Work to complete.
Copy out every line of the rows below word for word, leaving out the pictures.

Data extract.
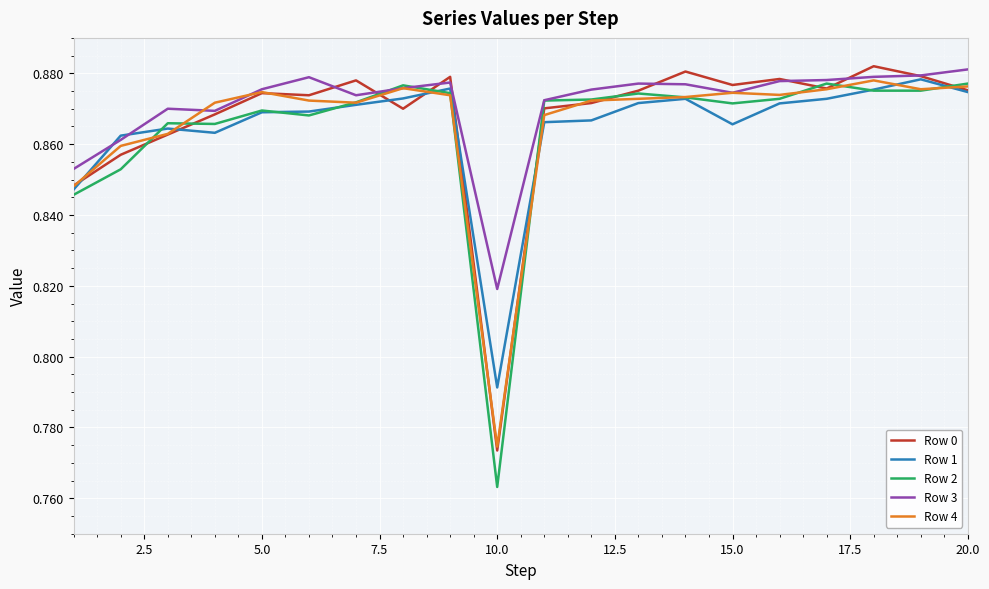

Which series has the widest spread of values?

Row 2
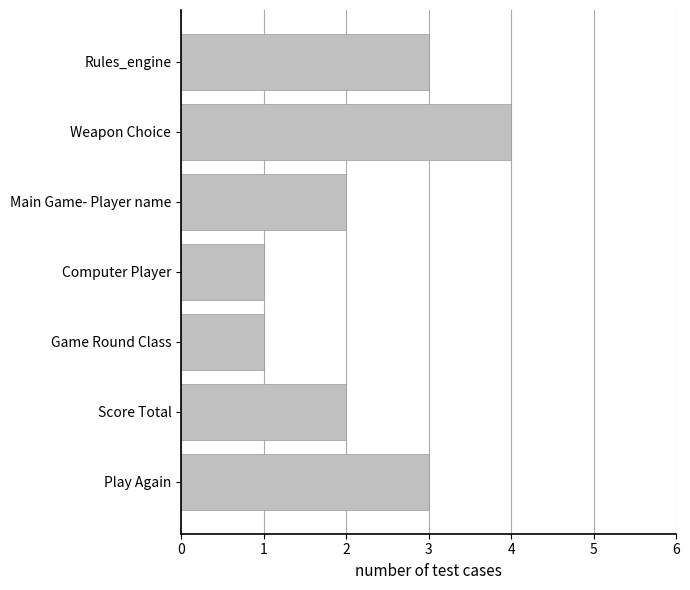

Reading bottom to top, extract all data points from this chart.

3	2	1	1	2	4	3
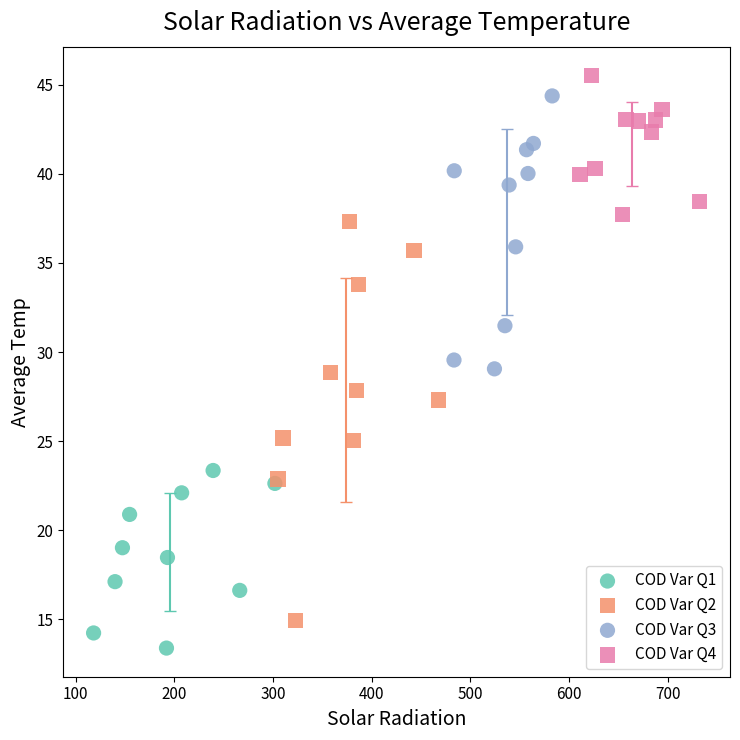

Which series reaches the maximum Y coordinate?

COD Var Q4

Answer area.
Which series has the widest spread of values?

Row 2

Reading bottom to top, extract all data points from this chart.

3	2	1	1	2	4	3

Which series reaches the maximum Y coordinate?

COD Var Q4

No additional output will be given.